Received 27 May 2011; Revised 10 August 2011; Accepted 17 August 2011

Academic Editor: Xiaosheng Gao

Copyright © 2011 Debao Zhou and Gary McMurray. This is an open access article distributed under the Creative Commons Attribution License, which permits unrestricted use, distribution, and reproduction in any medium, provided the original work is properly cited.


Cutting operations using blades can arise in a number of industries, for example, food processing industry, in which cheese, fruit and vegetable, even meat, are involved. Certain questions will rise during these works, such as “why pressing-and-slicing cuts use less force than pressing-only cuts” and “how is the influence of the blade cutting-edge on force”. To answer these questions, this research developed a mathematical expression of the cutting stress tensor. Based on the analysis of the stress tensor on the contact surface, the influence of the blade edge-shape and slicing angle on the resultant cutting force were formulated and discussed.

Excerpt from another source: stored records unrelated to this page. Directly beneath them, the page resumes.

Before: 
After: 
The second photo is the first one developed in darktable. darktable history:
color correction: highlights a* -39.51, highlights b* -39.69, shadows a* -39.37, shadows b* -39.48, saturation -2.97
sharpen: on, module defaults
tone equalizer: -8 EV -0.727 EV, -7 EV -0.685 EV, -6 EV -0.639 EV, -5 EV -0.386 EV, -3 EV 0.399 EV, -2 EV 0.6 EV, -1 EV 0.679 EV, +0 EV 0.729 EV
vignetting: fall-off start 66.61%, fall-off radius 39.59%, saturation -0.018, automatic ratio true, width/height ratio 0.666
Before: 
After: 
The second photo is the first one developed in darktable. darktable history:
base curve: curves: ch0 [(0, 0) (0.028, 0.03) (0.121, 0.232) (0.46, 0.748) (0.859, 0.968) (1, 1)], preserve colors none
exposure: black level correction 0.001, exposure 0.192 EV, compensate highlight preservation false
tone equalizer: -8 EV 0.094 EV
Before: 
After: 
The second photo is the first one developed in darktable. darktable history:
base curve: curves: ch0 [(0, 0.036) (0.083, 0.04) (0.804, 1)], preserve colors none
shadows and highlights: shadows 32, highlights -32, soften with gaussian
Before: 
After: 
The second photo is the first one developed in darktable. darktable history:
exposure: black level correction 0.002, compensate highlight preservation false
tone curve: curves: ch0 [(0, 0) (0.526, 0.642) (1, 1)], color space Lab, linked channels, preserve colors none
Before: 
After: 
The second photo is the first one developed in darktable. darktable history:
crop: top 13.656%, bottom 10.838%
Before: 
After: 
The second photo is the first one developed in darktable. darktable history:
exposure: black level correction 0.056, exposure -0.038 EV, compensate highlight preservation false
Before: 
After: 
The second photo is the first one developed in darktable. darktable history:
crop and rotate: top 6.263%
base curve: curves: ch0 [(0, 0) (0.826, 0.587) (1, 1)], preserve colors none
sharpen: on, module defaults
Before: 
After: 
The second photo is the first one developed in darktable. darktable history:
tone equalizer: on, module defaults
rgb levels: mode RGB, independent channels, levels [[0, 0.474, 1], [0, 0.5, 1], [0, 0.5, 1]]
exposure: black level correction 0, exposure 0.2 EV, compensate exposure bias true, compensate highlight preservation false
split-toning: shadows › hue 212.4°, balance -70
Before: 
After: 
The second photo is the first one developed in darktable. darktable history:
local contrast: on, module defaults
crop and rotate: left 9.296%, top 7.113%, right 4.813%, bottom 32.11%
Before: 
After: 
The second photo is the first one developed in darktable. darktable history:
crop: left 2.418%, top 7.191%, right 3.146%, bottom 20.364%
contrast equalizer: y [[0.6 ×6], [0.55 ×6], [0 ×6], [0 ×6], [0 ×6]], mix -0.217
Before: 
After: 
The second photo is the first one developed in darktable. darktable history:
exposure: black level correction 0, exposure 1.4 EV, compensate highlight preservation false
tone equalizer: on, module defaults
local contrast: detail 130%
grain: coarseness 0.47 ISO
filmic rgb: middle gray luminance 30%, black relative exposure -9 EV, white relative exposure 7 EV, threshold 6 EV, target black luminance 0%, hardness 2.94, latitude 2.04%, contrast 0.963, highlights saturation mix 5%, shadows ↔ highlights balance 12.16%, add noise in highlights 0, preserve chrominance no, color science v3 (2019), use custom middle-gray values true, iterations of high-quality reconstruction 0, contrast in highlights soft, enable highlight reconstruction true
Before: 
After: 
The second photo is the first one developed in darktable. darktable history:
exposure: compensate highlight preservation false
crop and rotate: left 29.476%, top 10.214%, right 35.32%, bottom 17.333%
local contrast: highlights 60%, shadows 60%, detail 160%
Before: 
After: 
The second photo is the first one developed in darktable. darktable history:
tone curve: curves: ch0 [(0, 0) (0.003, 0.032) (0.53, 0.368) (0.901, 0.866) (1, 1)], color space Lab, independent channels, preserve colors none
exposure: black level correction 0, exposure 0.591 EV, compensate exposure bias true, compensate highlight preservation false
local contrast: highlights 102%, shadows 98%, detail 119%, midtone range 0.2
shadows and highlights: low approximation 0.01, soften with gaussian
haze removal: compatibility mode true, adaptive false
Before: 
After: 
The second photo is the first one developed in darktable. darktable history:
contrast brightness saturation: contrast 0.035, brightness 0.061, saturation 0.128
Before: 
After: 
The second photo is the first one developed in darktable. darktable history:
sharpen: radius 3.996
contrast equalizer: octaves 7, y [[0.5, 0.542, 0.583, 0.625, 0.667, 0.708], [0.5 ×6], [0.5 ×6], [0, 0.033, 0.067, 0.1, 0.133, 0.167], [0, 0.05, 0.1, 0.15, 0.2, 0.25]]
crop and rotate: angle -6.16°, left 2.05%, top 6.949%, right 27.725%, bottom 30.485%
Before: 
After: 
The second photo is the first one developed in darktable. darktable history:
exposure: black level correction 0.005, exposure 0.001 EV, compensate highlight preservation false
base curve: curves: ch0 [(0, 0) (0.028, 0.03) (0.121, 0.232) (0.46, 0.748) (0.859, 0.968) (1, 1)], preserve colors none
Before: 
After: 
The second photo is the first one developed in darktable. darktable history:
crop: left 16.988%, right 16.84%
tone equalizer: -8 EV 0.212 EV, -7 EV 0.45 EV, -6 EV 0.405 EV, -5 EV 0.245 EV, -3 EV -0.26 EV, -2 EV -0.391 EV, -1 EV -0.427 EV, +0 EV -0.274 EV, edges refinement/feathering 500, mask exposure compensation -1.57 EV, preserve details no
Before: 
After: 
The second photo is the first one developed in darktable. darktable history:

These formulations were further verified using experimental results by robotic cutting of potatoes. Through studying the change of the cutting force, the optimal slicing angle can be obtained in terms of maximum feeding distance and minimum cutting force. Based on the blade sharpness properties and the specific materials, the required cutting force can be predicted. These formulation and experimental results explained the basic theory of blade cutting fracture and further provided the support to optimize the cutting mechanism design and to develop the force control algorithms for the automation of blade cutting operations.